Maman

Ma fille,

 

Tu es née il y a un an.

 

Je voulais t’écrire un beau poème, sur ce temps passé, ce temps de maternité, où j’ai cheminé lentement, éclairée par ton sourire.

Mais les mots sont insuffisants.

 

J’ai souvent eu peur, le long du chemin.

Je n’étais pas une maman courageuse. Je trouvais tout difficile : le manque de sommeil, les douleurs de l’allaitement, l’accaparement, les déplacements qui devenaient compliqués, mon attitude face à la société, entre déni de la réalité et jalousie de que j’avais perdu.

 

En me réveillant ce matin-là, le lendemain de t’avoir donné le jour, je n’étais pas encore une maman.

Juste une petite fille apeurée, césarisée, diminuée.

J’avais la sonde, la longue cicatrice, la perfusion.

Tout me faisait mal.

Je voulais pleurer et ne pleurais pas. Je me sentais seule et petite. Et toi tu étais là, à mes cotés dans ton cocon de plexiglas. Et je n’osais pas t’approcher. N’en ressentais pas l’envie, tant j’étais concentrée sur mes sensations désagréables.

Je me sentais si mal à l’aise dans cet hôpital ! Le ballet des soignants, qui entraient et sortaient de la chambre comme dans un moulin et scrutaient chacun de mes gestes. J’avais si peur de mal faire ! Je me souviens de celle qui t’a enfoncé le sein au fond du gosier, appuyant si fort ton menton et tes gencives qu’ils y ont laissés une marque.

Je suis désolée de cela.

 

Je suis devenue maman sur le tard. Bien longtemps après l’accouchement.

Souvent, il m’a fallu renouer le fil de cette relation qui se tissait lentement.

 

J’étais fragile, peu sûre de moi, persuadée de tout mal faire.

J’affichais un optimisme bon teint, mais au fond je n’étais que chaos.

 

Avec le temps, j’ai appris : à te suivre.

 

A t’écouter, avec les oreilles mais aussi avec le corps.

 

C’est toi qui m’as montré le chemin.

Au fil de tes découvertes, de tes demandes incessantes, de ta formidable envie de vivre qui m’a poussée dans mes retranchements. J’ai compris que tu me montrais le chemin, et que tu avais besoin de quelqu’un, de moi, ta mère, pour te guider là, t’appuyer, t’interdire et te montrer ce monde insensé et magique dans lequel nous vivons.

 

Tu es née il y a un an et je réalise maintenant le chemin parcouru.

J’ai du m’abandonner, pour me retrouver plus forte et plus complète.

CONSIGNE 1 — D'après le texte, où se trouvait l'enfant, aux côtés de sa mère, le lendemain de sa naissance ?

[Entrées de données enregistrées]
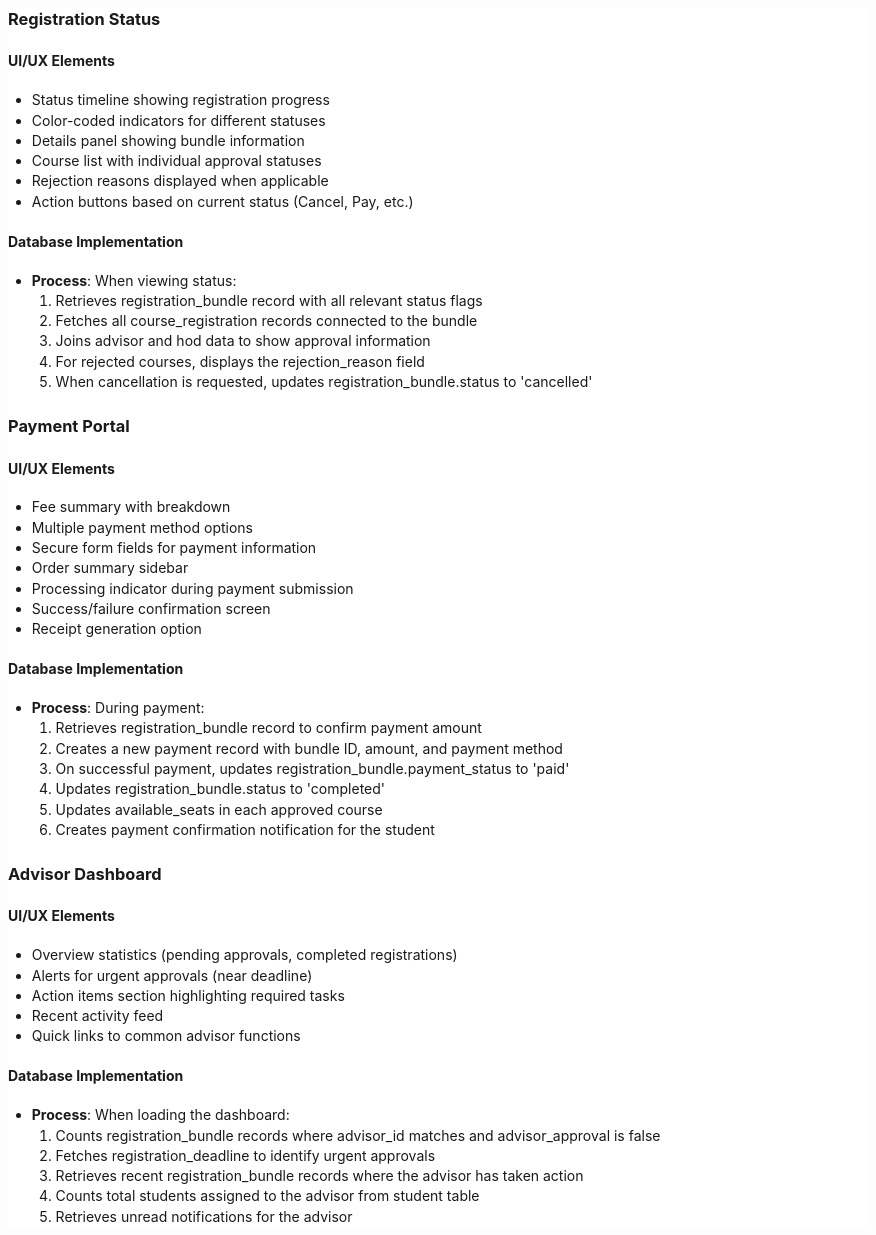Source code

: ### Registration Status

#### UI/UX Elements
- Status timeline showing registration progress
- Color-coded indicators for different statuses
- Details panel showing bundle information
- Course list with individual approval statuses
- Rejection reasons displayed when applicable
- Action buttons based on current status (Cancel, Pay, etc.)

#### Database Implementation
- **Process**: When viewing status:
  1. Retrieves registration_bundle record with all relevant status flags
  2. Fetches all course_registration records connected to the bundle
  3. Joins advisor and hod data to show approval information
  4. For rejected courses, displays the rejection_reason field
  5. When cancellation is requested, updates registration_bundle.status to 'cancelled'

### Payment Portal

#### UI/UX Elements
- Fee summary with breakdown
- Multiple payment method options
- Secure form fields for payment information
- Order summary sidebar
- Processing indicator during payment submission
- Success/failure confirmation screen
- Receipt generation option

#### Database Implementation
- **Process**: During payment:
  1. Retrieves registration_bundle record to confirm payment amount
  2. Creates a new payment record with bundle ID, amount, and payment method
  3. On successful payment, updates registration_bundle.payment_status to 'paid'
  4. Updates registration_bundle.status to 'completed'
  5. Updates available_seats in each approved course
  6. Creates payment confirmation notification for the student

### Advisor Dashboard

#### UI/UX Elements
- Overview statistics (pending approvals, completed registrations)
- Alerts for urgent approvals (near deadline)
- Action items section highlighting required tasks
- Recent activity feed
- Quick links to common advisor functions

#### Database Implementation
- **Process**: When loading the dashboard:
  1. Counts registration_bundle records where advisor_id matches and advisor_approval is false
  2. Fetches registration_deadline to identify urgent approvals
  3. Retrieves recent registration_bundle records where the advisor has taken action
  4. Counts total students assigned to the advisor from student table
  5. Retrieves unread notifications for the advisor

CONSIGNE 2 — Transcrivez fidèlement les lignes de la liste, en partant de la ligne qui contient « ### Advisor Dashboard » et en allant jusqu'à la fin de la liste.

RÉPONSE 1 — Dans son cocon de plexiglas.

RÉPONSE 2 —
### Advisor Dashboard

#### UI/UX Elements
- Overview statistics (pending approvals, completed registrations)
- Alerts for urgent approvals (near deadline)
- Action items section highlighting required tasks
- Recent activity feed
- Quick links to common advisor functions

#### Database Implementation
- **Process**: When loading the dashboard:
  1. Counts registration_bundle records where advisor_id matches and advisor_approval is false
  2. Fetches registration_deadline to identify urgent approvals
  3. Retrieves recent registration_bundle records where the advisor has taken action
  4. Counts total students assigned to the advisor from student table
  5. Retrieves unread notifications for the advisor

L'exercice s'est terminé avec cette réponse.